More importantly perhaps is that the issue appears to have been resolved by the Court of Appeals in line with Justice Renwick’s views. In ACA Financial Guaranty Corp. v. Goldman, Sachs & Co., 25 N.Y.3d 1043, 1045 (May 7, 2015), the Court held that plaintiff “sufficiently pleaded justifiable reliance for the causes of action for fraud in the inducement and fraudulent concealment.” Judge Read, joined by First Department alumna Judge Abdus-Salaam, authored a vigorous dissent that comports with the early First Department cases in rejecting ACA’s claims of justifiable reliance. (Editor’s Note: In her interview in this issue of LEAVEWORTHY, Judge Read lists that dissent as among her best writings.)

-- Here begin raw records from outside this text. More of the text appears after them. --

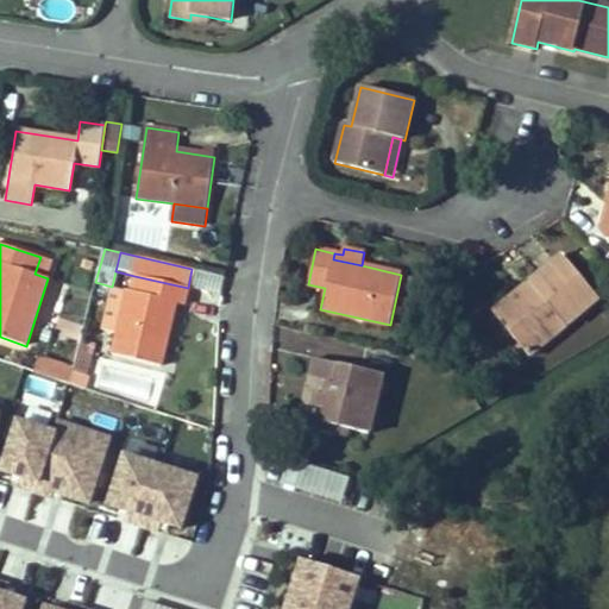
[(562,255),(529,282),(534,288),(497,319),(529,357),(600,300),(562,255)]
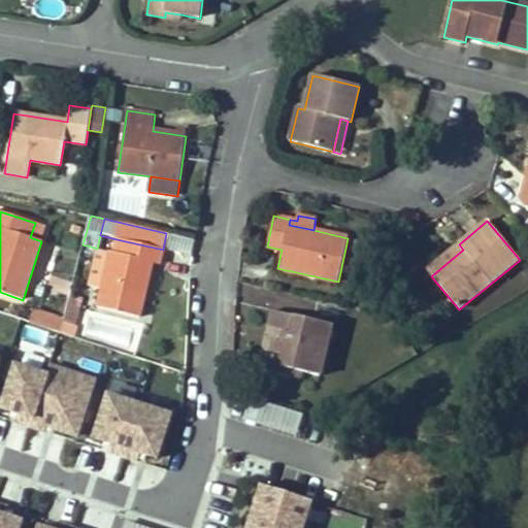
[(45,226),(35,223),(30,237),(41,241),(45,226)]
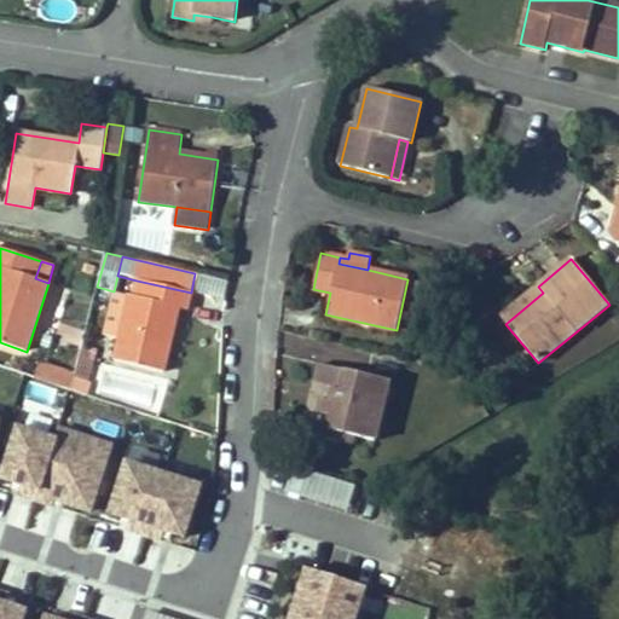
[(191,293),(137,281),(133,296),(129,295),(120,340),(114,362),(163,372),(179,308),(186,310),(191,293)]
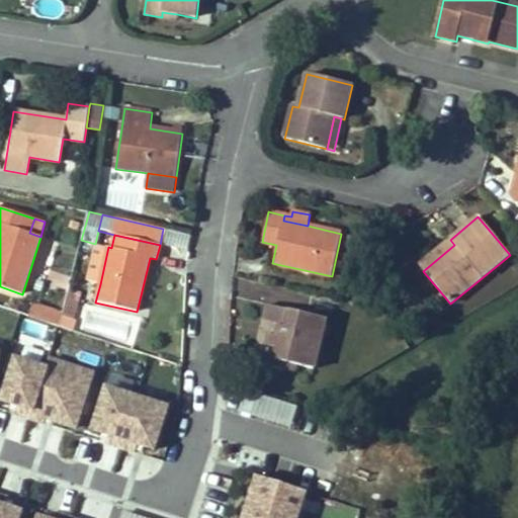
[(419,265),(423,271),(454,245),(450,240),(419,265)]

If Toffler was right, that sanity hinges on the ability to predict the immediate future “on the basis of information fed him by the environment,” most of the litigants might have been searching for therapy from the Court of Appeals. That finally arrived when the Court accepted Justice Renwick’s narrative in ACA.


 1) The panel consisted of Gonzalez, P.J., Friedman, Moskowitz, Freedman, and Roman.

2) The panel consisted of Tom, Acosta, Renwick, DeGrasse, and Richter.

3) The panel consisted of Mazzarelli, Sweeny, Renwick, Freedman, and Gische.

4 )The panel was the same panel as Loreley Fin. No. 3; see note 3.

5) The panel consisted of Mazzarelli, Renwick, DeGrasse, Richter, and Clark.